Over the years, Tipper has gone out (activity time) with a number of different dogs. He has done well with most of them. He tried to hump Katy (an older chow girl) who did not like him doing that, and she let him know. Other than that incident, all the others have put up with his humping. We can’t figure why he does it. But when he does, we tell him to stop, and he does.

Tipper has gone through bouts of depression as some of the other fosters have. When this happens, Bob and I do what we can to change things so that it is not the same routine. This last bout ended with him “moving down” to my property in Buckeye on one and a half acres.

He loves to run around with his new buds. And yes, they tolerate him humping them. What a joy it has been to see him so happy.

When we found out that I was going to be evicted (10/20/09) we asked one of the foster moms if Tipper could stay with her. At the time, we thought that if both of us lost our homes, Tipper would be safe at Lela’s. After all he has been through (the long wait for his loving home) he shouldn’t have to be euthanized. (Since that time, we have had people offering to take the dogs and cats so that they don’t have to be euthanized. As a note: Bob and I are looking into the offers.)

Tipper is one of the lucky ones. He now has the chance to be placed in a loving home where he will be loved and taken care of in the manner that he deserves. He has waited so long for this. And now, he is almost there. We all are working on the details to get him to his new home.

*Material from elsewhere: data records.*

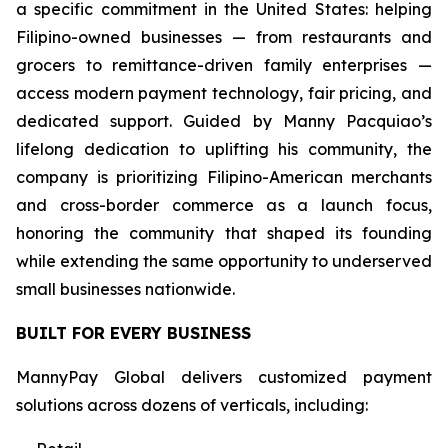
a specific commitment in the United States: helping
Filipino-owned businesses — from restaurants and
grocers to remittance-driven family enterprises —
access modern payment technology, fair pricing, and
dedicated support. Guided by Manny Pacquiao’s
lifelong dedication to uplifting his community, the
company is prioritizing Filipino-American merchants
and cross-border commerce as a launch focus,
honoring the community that shaped its founding
while extending the same opportunity to underserved
small businesses nationwide.
BUILT FOR EVERY BUSINESS
MannyPay Global delivers customized payment
solutions across dozens of verticals, including:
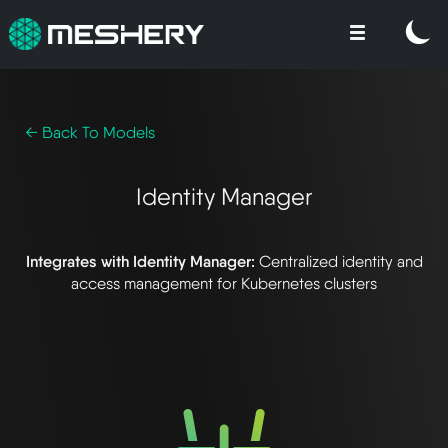
← Back To Models
Identity Manager
Integrates with Identity Manager:
Centralized identity and
access management for Kubernetes clusters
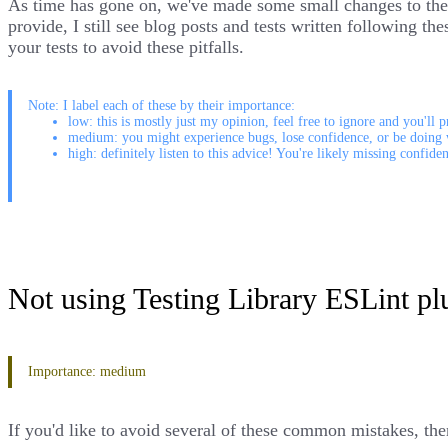
As time has gone on, we've made some small changes to the A
provide, I still see blog posts and tests written following 
your tests to avoid these pitfalls.
Note: I label each of these by their importance:
low: this is mostly just my opinion, feel free to ignore and you'll p
medium: you might experience bugs, lose confidence, or be doing 
high: definitely listen to this advice! You're likely missing confide
Not using Testing Library ESLint pl
Importance: medium
If you'd like to avoid several of these common mistakes, then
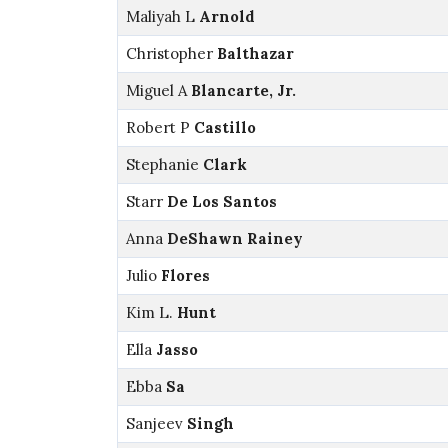
Maliyah L
Arnold
Christopher
Balthazar
Miguel A
Blancarte, Jr.
Robert P
Castillo
Stephanie
Clark
Starr
De Los Santos
Anna
DeShawn Rainey
Julio
Flores
Kim L.
Hunt
Ella
Jasso
Ebba
Sa
Sanjeev
Singh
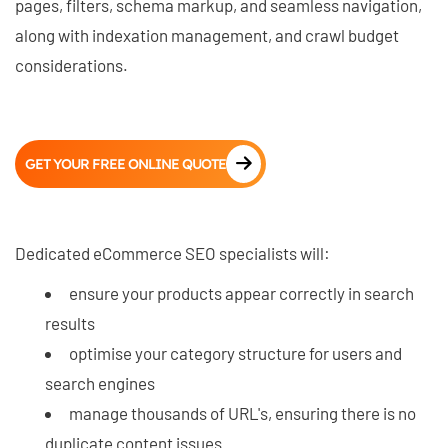
pages, filters, schema markup, and seamless navigation,
along with indexation management, and crawl budget
considerations.
GET YOUR FREE ONLINE QUOTE
Dedicated eCommerce SEO specialists will:
ensure your products appear correctly in search
results
optimise your category structure for users and
search engines
manage thousands of URL's, ensuring there is no
duplicate content issues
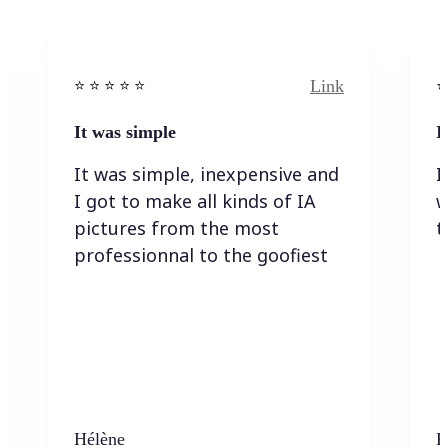
Link
⭐️ ⭐️ ⭐️ ⭐ ⭐️
⭐️
It was simple
I
It was simple, inexpensive and
I
I got to make all kinds of IA
w
pictures from the most
t
professionnal to the goofiest
Hélène
K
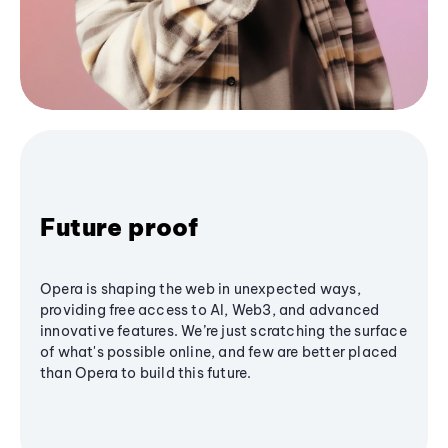
Future proof
Opera is shaping the web in unexpected ways,
providing free access to AI, Web3, and advanced
innovative features. We’re just scratching the surface
of what's possible online, and few are better placed
than Opera to build this future.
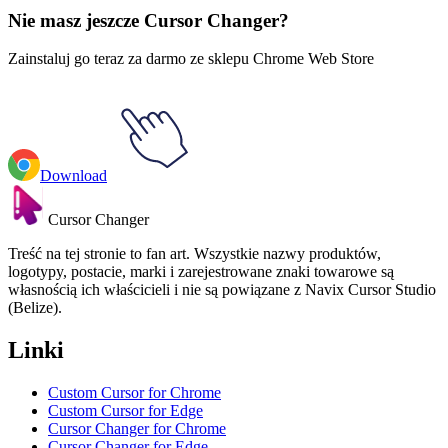
Nie masz jeszcze Cursor Changer?
Zainstaluj go teraz za darmo ze sklepu Chrome Web Store
Download
Cursor Changer
Treść na tej stronie to fan art. Wszystkie nazwy produktów,
logotypy, postacie, marki i zarejestrowane znaki towarowe są
własnością ich właścicieli i nie są powiązane z Navix Cursor Studio
(Belize).
Linki
Custom Cursor for Chrome
Custom Cursor for Edge
Cursor Changer for Chrome
Cursor Changer for Edge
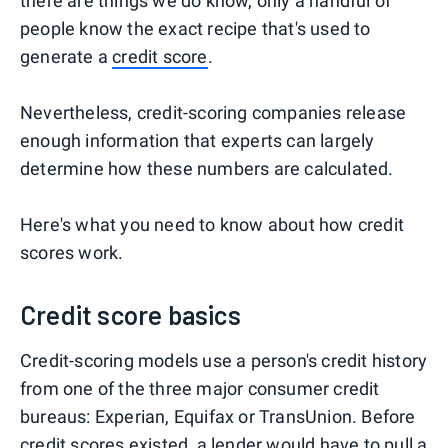
there are things we do know, only a handful of
people know the exact recipe that's used to
generate a
credit score
.
Nevertheless, credit-scoring companies release
enough information that experts can largely
determine how these numbers are calculated.
Here's what you need to know about how credit
scores work.
Credit score basics
Credit-scoring models use a person's credit history
from one of the three major consumer credit
bureaus: Experian, Equifax or TransUnion. Before
credit scores existed, a lender would have to pull a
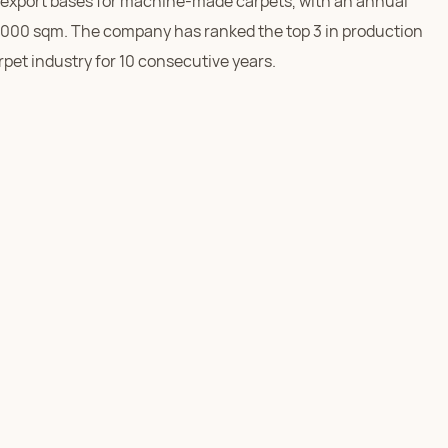
export bases for machine-made carpets, with an annual
,000 sqm. The company has ranked the top 3 in production
rpet industry for 10 consecutive years.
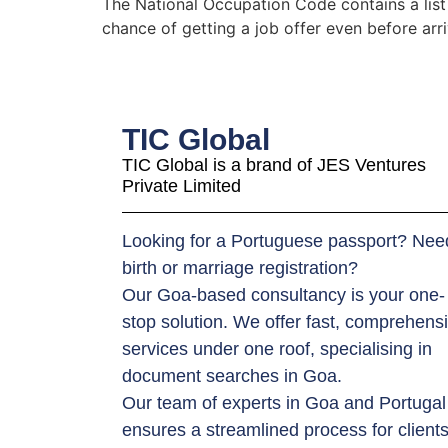
The National Occupation Code contains a list
chance of getting a job offer even before arr
TIC Global
TIC Global is a brand of JES Ventures
Private Limited
Looking for a Portuguese passport? Nee
birth or marriage registration?
Our Goa-based consultancy is your one-
stop solution. We offer fast, comprehens
services under one roof, specialising in
document searches in Goa.
Our team of experts in Goa and Portugal
ensures a streamlined process for client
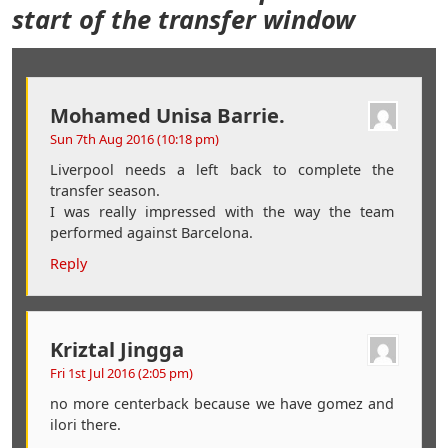
start of the transfer window
Mohamed Unisa Barrie.
Sun 7th Aug 2016 (10:18 pm)
Liverpool needs a left back to complete the
transfer season.
I was really impressed with the way the team
performed against Barcelona.
Reply
Kriztal Jingga
Fri 1st Jul 2016 (2:05 pm)
no more centerback because we have gomez and
ilori there.
..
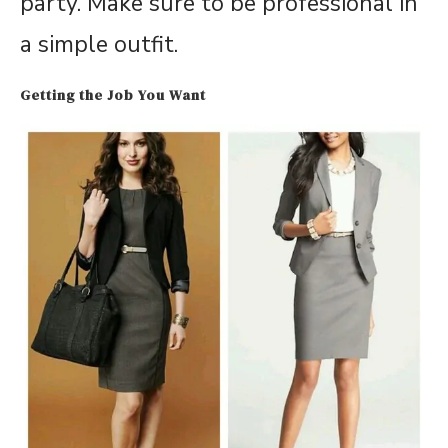
party. Make sure to be professional in
a simple outfit.
Getting the Job You Want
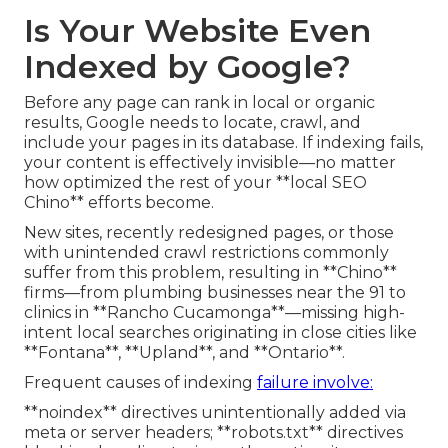
Is Your Website Even
Indexed by Google?
Before any page can rank in local or organic
results, Google needs to locate, crawl, and
include your pages in its database. If indexing fails,
your content is effectively invisible—no matter
how optimized the rest of your **local SEO
Chino** efforts become.
New sites, recently redesigned pages, or those
with unintended crawl restrictions commonly
suffer from this problem, resulting in **Chino**
firms—from plumbing businesses near the 91 to
clinics in **Rancho Cucamonga**—missing high-
intent local searches originating in close cities like
**Fontana**, **Upland**, and **Ontario**.
Frequent causes of indexing
failure involve:
**noindex** directives unintentionally added via
meta or server headers; **robots.txt** directives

On a personal note, I think of the local groups that would not have taken him in the first place because of his breed mixture and/or his size. I think of the blessing they would not have had knowing him because of their fear that he would have gone stir crazy if he was with them for any length of time. (We know of one group that consider over four months too long.)

Tipper shows them to be wrong. Whenever I have felt that things were getting too much for me (and that has been many times), I look into Tipper’s eyes and feel a strength to not give up. On more than one occasion, Tipper has given me hope to continue with what we do.

And now with Kurt, he is almost home. I will cry tears of happiness for him on that day that we load him up and say good-bye. He is a symbol of hope and love. Tipper, to me, is a hero.